>>>>>
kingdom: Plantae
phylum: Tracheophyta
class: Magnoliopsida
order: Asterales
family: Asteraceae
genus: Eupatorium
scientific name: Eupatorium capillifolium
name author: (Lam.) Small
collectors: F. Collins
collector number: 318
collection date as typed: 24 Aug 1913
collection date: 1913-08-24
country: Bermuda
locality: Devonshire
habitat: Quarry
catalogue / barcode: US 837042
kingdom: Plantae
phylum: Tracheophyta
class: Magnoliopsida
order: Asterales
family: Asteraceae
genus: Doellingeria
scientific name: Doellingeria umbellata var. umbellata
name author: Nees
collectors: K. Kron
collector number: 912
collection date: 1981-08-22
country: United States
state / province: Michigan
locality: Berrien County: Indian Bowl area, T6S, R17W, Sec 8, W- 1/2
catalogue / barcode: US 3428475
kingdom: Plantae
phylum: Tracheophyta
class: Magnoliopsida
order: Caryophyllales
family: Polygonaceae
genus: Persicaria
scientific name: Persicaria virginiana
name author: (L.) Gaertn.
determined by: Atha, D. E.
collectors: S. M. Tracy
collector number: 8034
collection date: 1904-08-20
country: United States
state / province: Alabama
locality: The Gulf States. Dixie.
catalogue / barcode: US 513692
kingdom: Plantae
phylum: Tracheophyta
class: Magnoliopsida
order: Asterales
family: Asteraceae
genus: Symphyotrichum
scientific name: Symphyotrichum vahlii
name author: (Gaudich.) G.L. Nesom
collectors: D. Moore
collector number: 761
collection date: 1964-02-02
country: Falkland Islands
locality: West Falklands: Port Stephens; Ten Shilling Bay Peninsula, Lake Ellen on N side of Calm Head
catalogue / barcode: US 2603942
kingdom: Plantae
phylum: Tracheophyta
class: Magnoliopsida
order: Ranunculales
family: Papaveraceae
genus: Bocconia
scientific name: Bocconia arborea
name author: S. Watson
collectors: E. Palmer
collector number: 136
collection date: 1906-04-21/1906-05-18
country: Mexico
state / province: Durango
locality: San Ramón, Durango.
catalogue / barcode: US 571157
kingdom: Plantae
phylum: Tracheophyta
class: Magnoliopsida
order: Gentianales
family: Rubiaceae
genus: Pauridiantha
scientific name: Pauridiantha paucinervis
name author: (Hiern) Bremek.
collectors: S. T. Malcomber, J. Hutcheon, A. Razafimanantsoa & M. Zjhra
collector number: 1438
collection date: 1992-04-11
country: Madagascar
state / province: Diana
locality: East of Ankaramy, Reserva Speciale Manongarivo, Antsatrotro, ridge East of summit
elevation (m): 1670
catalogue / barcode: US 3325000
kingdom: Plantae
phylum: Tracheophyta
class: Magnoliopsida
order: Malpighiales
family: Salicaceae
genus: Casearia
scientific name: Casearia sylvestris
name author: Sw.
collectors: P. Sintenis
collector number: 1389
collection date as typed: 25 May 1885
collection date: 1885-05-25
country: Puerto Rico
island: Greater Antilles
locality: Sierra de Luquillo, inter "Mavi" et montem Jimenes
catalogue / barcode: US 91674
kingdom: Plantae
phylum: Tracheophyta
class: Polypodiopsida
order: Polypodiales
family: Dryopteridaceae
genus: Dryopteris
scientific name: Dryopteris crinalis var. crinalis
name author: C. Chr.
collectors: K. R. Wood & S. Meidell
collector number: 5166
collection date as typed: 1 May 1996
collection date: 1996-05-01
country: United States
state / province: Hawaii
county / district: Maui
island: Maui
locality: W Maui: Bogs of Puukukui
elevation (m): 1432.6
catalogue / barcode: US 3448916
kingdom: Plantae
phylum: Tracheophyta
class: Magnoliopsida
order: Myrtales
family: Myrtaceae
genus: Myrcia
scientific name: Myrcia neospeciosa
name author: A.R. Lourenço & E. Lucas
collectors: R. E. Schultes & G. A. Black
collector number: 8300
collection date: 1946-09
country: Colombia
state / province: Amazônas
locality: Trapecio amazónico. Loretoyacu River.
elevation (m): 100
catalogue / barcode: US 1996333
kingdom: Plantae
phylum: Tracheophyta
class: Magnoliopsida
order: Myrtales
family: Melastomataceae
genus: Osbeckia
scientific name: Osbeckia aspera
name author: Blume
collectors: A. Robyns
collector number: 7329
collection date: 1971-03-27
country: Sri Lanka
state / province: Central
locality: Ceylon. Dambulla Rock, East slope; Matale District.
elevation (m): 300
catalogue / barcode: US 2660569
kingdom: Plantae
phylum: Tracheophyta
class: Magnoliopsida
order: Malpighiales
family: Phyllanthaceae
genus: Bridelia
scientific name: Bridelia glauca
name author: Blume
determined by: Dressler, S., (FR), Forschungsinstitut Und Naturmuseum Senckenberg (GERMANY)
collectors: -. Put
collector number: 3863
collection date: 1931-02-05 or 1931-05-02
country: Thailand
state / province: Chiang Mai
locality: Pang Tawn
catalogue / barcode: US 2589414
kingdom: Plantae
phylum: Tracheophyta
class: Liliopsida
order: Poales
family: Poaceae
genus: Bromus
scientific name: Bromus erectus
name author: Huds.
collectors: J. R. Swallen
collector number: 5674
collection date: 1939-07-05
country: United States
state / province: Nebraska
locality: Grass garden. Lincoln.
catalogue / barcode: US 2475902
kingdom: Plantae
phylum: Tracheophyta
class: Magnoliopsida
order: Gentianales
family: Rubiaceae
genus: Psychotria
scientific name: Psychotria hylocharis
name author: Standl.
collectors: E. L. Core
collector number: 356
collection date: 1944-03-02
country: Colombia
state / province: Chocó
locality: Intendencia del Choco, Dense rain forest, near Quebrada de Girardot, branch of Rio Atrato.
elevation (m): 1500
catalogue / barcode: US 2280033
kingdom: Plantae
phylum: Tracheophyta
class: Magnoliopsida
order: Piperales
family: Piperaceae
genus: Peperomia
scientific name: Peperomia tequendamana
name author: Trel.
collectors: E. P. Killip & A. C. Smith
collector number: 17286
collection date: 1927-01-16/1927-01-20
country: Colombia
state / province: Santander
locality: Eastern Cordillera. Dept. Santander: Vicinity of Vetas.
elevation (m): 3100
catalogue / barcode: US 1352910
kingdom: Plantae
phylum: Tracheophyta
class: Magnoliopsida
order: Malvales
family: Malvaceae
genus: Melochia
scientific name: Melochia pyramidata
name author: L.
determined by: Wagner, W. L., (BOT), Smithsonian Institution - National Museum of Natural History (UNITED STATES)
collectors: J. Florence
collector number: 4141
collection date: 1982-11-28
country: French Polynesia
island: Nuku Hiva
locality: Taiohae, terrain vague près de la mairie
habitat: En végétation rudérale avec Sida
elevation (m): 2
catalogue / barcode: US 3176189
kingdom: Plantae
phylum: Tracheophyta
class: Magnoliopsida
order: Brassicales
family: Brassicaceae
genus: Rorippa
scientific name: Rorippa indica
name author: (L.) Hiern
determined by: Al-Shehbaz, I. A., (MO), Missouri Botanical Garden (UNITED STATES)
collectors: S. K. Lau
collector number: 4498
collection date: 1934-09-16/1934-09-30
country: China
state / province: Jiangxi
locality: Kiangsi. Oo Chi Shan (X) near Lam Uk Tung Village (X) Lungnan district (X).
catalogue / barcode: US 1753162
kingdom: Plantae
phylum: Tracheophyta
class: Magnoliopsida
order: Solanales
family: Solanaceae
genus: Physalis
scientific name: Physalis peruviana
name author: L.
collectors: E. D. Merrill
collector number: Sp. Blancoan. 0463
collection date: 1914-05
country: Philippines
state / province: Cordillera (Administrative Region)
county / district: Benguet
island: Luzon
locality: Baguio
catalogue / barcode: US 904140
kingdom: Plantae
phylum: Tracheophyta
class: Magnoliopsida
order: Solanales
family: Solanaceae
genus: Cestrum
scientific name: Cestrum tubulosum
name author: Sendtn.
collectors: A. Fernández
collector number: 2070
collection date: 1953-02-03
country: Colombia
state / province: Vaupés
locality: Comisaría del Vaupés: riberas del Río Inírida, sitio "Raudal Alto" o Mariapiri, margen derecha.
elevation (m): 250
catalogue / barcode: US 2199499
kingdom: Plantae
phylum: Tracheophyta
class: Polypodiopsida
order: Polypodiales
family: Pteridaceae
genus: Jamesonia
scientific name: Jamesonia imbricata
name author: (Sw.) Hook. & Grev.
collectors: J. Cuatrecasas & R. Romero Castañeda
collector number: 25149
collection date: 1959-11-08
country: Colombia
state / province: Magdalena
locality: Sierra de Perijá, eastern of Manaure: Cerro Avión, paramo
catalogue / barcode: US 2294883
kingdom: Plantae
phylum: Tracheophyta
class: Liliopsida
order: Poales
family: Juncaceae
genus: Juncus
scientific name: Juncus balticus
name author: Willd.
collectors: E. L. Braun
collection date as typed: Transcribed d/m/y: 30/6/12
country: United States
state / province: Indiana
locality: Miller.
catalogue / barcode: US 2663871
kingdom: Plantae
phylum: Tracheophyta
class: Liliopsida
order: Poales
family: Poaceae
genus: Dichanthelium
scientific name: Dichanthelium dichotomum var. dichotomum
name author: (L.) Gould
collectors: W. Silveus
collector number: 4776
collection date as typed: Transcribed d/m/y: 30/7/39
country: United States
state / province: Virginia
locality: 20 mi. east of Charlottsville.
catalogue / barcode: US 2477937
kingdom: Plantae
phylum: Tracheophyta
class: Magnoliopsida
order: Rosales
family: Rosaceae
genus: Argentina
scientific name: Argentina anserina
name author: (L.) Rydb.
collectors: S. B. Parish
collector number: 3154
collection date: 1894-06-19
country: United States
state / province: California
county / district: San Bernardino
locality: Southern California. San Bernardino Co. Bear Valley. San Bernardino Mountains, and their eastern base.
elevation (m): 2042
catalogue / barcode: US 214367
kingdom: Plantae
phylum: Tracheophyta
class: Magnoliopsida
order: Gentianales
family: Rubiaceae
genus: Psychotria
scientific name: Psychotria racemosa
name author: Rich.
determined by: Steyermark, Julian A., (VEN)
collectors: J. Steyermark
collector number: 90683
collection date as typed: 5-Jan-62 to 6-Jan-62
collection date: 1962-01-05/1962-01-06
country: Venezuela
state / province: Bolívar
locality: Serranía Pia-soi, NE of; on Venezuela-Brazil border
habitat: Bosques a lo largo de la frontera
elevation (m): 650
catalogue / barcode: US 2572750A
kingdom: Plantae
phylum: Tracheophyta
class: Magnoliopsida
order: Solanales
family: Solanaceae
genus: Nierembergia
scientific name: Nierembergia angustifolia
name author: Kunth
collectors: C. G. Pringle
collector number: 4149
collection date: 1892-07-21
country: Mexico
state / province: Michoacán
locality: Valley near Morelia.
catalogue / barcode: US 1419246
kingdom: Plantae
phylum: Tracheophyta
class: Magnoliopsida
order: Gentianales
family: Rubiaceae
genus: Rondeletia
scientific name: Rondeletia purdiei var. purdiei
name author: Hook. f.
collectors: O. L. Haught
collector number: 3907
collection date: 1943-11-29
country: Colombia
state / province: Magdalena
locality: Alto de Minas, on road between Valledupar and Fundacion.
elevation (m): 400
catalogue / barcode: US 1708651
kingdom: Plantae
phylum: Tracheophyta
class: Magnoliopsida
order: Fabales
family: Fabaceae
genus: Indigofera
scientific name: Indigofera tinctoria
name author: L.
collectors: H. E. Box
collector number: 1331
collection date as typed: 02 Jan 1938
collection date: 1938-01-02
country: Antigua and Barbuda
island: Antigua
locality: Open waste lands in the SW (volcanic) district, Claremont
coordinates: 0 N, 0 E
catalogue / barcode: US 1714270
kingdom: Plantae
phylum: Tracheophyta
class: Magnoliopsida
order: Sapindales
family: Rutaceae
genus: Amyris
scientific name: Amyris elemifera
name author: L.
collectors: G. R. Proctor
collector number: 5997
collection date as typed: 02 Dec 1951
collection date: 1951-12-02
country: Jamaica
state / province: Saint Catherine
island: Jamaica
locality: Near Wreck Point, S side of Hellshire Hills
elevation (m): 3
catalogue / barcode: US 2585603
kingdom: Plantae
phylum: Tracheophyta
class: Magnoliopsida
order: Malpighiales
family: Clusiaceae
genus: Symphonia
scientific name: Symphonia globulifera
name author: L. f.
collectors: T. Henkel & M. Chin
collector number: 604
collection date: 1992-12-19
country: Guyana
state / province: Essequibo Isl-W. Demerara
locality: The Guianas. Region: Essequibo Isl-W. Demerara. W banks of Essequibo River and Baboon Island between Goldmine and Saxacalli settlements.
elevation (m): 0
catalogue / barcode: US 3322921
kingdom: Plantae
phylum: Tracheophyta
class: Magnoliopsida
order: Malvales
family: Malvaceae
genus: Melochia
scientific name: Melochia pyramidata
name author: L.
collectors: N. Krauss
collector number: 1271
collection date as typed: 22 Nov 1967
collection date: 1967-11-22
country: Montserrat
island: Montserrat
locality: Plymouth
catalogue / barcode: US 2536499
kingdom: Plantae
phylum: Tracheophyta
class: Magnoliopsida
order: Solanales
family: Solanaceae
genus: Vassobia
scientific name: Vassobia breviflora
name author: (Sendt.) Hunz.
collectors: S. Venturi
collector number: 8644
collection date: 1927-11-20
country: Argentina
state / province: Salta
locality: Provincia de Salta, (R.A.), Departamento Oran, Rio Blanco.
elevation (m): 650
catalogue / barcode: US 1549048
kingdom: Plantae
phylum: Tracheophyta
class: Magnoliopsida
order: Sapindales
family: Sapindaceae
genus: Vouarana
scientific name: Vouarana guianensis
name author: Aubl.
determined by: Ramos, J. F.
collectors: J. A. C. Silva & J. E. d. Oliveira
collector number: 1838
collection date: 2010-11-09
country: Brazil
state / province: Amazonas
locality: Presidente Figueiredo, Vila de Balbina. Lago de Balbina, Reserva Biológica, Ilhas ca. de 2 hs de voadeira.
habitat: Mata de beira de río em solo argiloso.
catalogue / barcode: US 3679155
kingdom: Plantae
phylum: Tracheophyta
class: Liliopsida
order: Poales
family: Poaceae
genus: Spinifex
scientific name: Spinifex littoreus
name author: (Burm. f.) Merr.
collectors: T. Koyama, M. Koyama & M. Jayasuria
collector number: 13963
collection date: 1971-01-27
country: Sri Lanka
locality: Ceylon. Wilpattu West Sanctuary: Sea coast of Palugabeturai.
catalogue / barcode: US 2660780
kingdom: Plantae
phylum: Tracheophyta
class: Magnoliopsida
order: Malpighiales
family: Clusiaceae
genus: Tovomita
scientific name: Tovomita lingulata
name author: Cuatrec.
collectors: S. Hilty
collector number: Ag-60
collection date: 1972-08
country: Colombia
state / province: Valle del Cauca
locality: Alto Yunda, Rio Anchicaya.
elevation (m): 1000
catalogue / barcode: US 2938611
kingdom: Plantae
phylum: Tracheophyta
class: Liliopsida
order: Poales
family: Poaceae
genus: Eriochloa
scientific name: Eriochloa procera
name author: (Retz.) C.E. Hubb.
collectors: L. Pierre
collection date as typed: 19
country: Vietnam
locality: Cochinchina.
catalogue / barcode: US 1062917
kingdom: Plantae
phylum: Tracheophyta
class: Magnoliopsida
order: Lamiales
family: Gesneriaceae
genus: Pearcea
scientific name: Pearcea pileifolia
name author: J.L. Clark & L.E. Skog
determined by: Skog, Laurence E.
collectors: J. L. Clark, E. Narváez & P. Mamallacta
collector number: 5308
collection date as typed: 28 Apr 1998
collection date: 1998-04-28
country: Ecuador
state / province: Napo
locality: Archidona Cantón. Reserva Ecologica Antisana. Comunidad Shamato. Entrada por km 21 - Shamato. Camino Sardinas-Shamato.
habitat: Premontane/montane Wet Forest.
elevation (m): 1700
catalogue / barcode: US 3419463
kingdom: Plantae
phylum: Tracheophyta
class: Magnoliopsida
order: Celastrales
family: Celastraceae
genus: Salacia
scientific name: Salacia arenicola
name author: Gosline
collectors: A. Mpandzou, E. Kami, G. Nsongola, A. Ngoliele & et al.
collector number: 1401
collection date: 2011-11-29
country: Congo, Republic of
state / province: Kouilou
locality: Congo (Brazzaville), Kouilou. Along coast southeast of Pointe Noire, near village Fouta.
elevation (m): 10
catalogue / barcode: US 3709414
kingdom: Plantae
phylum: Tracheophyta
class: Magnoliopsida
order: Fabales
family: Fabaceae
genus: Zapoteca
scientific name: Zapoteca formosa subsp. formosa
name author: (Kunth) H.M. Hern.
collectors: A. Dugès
<<<<<
■ Objective
Convert the lines of the records above, between the lines holding "state / province: Diana" and "collection date as typed: 1 May 1996", inclusive, into a numbered list with blank lines left out.

■ Task response
1. state / province: Diana
2. locality: East of Ankaramy, Reserva Speciale Manongarivo, Antsatrotro, ridge East of summit
3. elevation (m): 1670
4. catalogue / barcode: US 3325000
5. kingdom: Plantae
6. phylum: Tracheophyta
7. class: Magnoliopsida
8. order: Malpighiales
9. family: Salicaceae
10. genus: Casearia
11. scientific name: Casearia sylvestris
12. name author: Sw.
13. collectors: P. Sintenis
14. collector number: 1389
15. collection date as typed: 25 May 1885
16. collection date: 1885-05-25
17. country: Puerto Rico
18. island: Greater Antilles
19. locality: Sierra de Luquillo, inter "Mavi" et montem Jimenes
20. catalogue / barcode: US 91674
21. kingdom: Plantae
22. phylum: Tracheophyta
23. class: Polypodiopsida
24. order: Polypodiales
25. family: Dryopteridaceae
26. genus: Dryopteris
27. scientific name: Dryopteris crinalis var. crinalis
28. name author: C. Chr.
29. collectors: K. R. Wood & S. Meidell
30. collector number: 5166
31. collection date as typed: 1 May 1996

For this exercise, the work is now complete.